Le français que nous parlons est en effet un français de
Paris et de l'Ile-de-France, en général. Il s'agit également du français de
l'Académie. C'est là où il y a toutes les grandes institutions, écoles et
grands médias que l'on a pris comme modèle le bon français.
Le fait de parler
avec un accent peut-il être dommageable?
Il y a des gens qui sont fiers de leur accent et qui le
revendiquent. À l'inverse, beaucoup de personnes cachent leur accent de peur
d'être stigmatisé. À Paris, il y a une forte intolérance face à l'accent. En
avoir un, c'est montrer que l'on vient de province, ce qui est pour certains
connoté très négativement.
L'accent peut également être associé à un niveau d'éducation
inférieure, à une non-maîtrise du français. Certains de mes étudiants m'ont
rapporté l'anecdote suivante. «Quand on est dans nos familles, on dit “vinte“
(pour «vingt») et quand on est à Paris, on dit “vin“». Tout ce qui ne rentre
pas dans le moule, comme d'habitude, attire l'intolérance. L'accent renseigne à
la fois sur l'origine géographique mais sociale d'un individu.

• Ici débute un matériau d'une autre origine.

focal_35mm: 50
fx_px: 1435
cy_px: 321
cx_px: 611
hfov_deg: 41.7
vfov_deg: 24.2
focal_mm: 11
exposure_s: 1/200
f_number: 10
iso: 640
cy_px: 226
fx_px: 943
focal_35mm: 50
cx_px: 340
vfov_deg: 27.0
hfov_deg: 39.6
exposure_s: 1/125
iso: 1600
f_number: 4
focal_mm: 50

Les linguistes essayent de voir ces accents comme une
richesse, certains avec un côté plutôt revendicateur, pour éviter tout racisme
linguistique, mais ce n'est pas une mentalité que tout le monde partage.
«La glottophobie,
discrimination par rapport à l'accent, est un fait établi»
Existe-t-il un
racisme linguistique?
La glottophobie, discrimination par rapport à l'accent, est
un fait établi. Certains accents, en français ou dans d'autres langues, vont
empêcher l'accès à certaines professions. C'est le cas notamment pour le métier
de journaliste. En Suisse romande, des journalistes venus du Jura font des «r»
très prononcés. Pour continuer leur métier, il leur a été demandé de ne plus
les prononcer. Depuis, ils doivent lisser leur prononciation. Pour ceux-là,
quand ils prennent la parole, il y a un vrai mouvement d'intolérance.

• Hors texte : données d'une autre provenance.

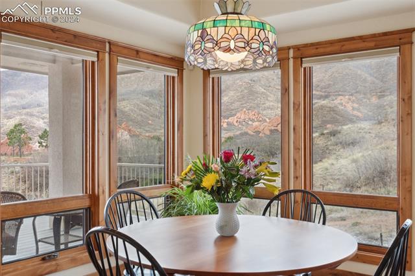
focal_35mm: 35
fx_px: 403
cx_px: 208
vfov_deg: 37.8
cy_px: 138
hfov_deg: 54.5
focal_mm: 35
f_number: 10
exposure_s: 1/5
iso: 200
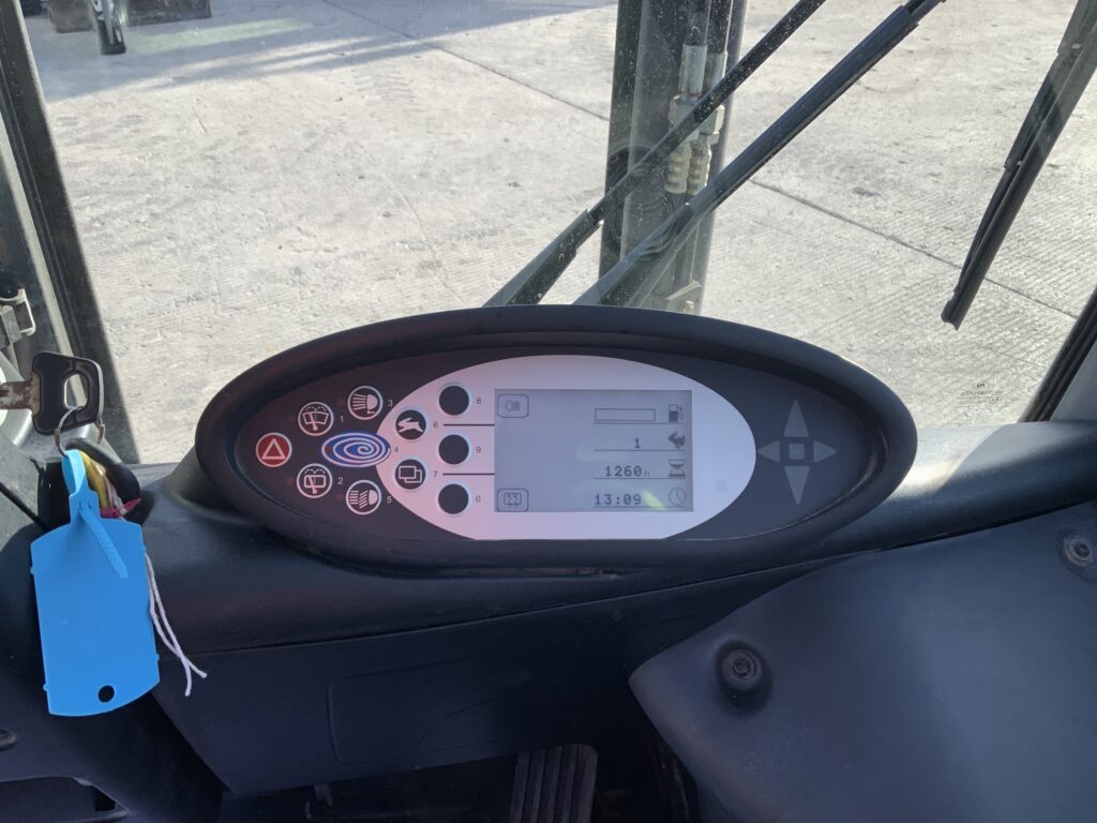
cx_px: 548
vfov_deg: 48.2
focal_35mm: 29
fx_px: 919
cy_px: 412
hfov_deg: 61.7
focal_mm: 3
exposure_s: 1/335
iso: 16
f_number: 1.8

Quels conseils donneriez-vous
à des étudiants, futurs employés qui voudraient intégrer ces métiers «à
risque»?
Cela dépendra de la personne qui se trouve en face de vous.
Si vous faites face à quelqu'un qui a un accent très fort, il y aura une espèce
de connivence qui se créera. À l'inverse, si votre examinateur est très à
cheval sur les questions de prononciation et maîtrise les normes, il pourra
associer votre accent à un niveau intellectuel inférieur. Il sera donc préférable,
selon moi, de le cacher.
Si vous voulez le revendiquer, il faudra forcer le trait
sans tomber dans la caricature. Si vous souhaitez le cacher, il faudra faire
attention aux voyelles accentuées, notamment les «o» et les «è». Ce sera
difficile pour les gens du Sud par exemple. Il faudra donc lisser des mots
comme «rose», «jaune», «piquet», etc. Enfin, il faudra s'évertuer à avoir une
prononciation soignée et faire attention aux liaisons.